いろんなタイプの人たちがいるが、みんな必死に生きている感じ。
主人公は自分より年上の同僚女性に恋をしてしまい・・・。
みつめる視線が温かい。
語らないからって感情がないわけではない、語らないからこそ心に秘めているものが大きい。
ブルーノ(ピーターカース)のような存在の人がいれば、クリスチャン(フランツ ロゴスキー)のような社会に受け入れにくい存在(例えば、この映画の場合、内向性、少年犯歴、刺青、貧困など)の人が生きにくく道に迷っていても、なんとかやっていけるんだよなあと思った。

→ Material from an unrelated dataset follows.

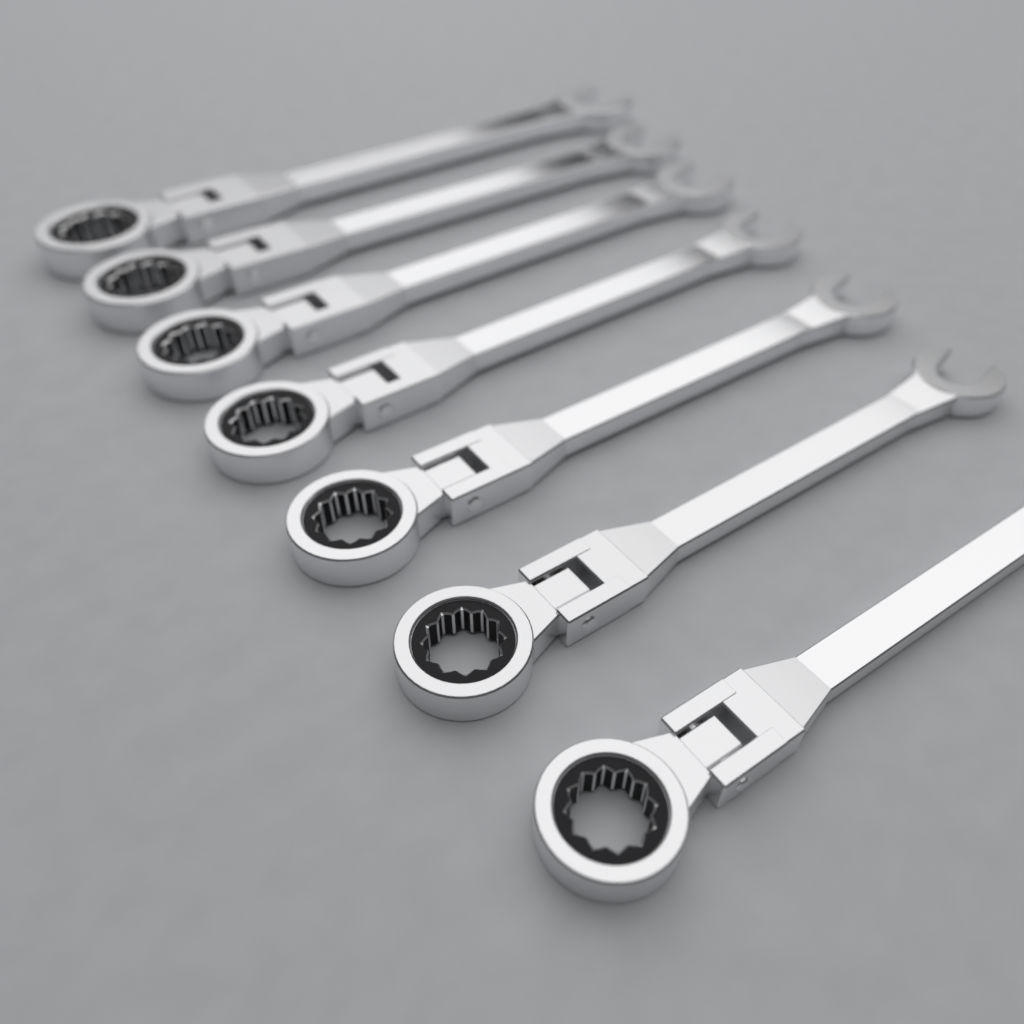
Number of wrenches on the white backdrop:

上に立つものの理解と寛容さが社会の中で生きにくく迷っている人のために、(この場合はスーパーの通路という狭い場所だが、心を寄せ合い生きて行ってる場所である)大事なんだよなあ。なんでもやれて優秀と言われ、自分の進む道を知っている人ばかりが、世の中に住んでいるわけじゃないからね。この映画をみて、是枝監督の「万引き家族」を思い出した。社会的立場の弱いもの、この人たちが家族という仲間を作って生活をしている。

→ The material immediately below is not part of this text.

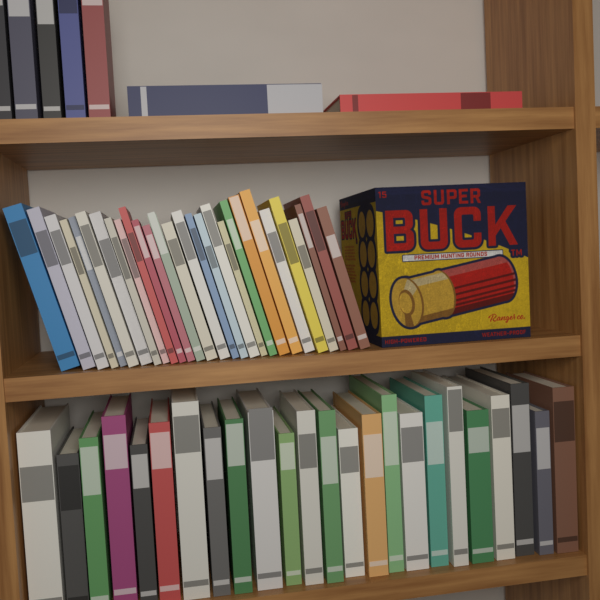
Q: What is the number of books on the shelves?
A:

弱いもの、道に迷ったものに寛大になれて、理解し、それを消化できて共感できる社会を作るべきだと。自分の時間を人のためにあげられる、人の話を聞いてあげられる時間を持つこと、それに、問題がある同士がいたわりあえる社会が必要なんだけど、今の社会は、一般論だが、人の問題を聞いてあげていない社会になり、自分の気持ちを吐き出す場所もなく一人こもって孤独になってしまう。レッッテルを貼らない、そして、十人十色のコンセプで人一人一人をみたいと思う。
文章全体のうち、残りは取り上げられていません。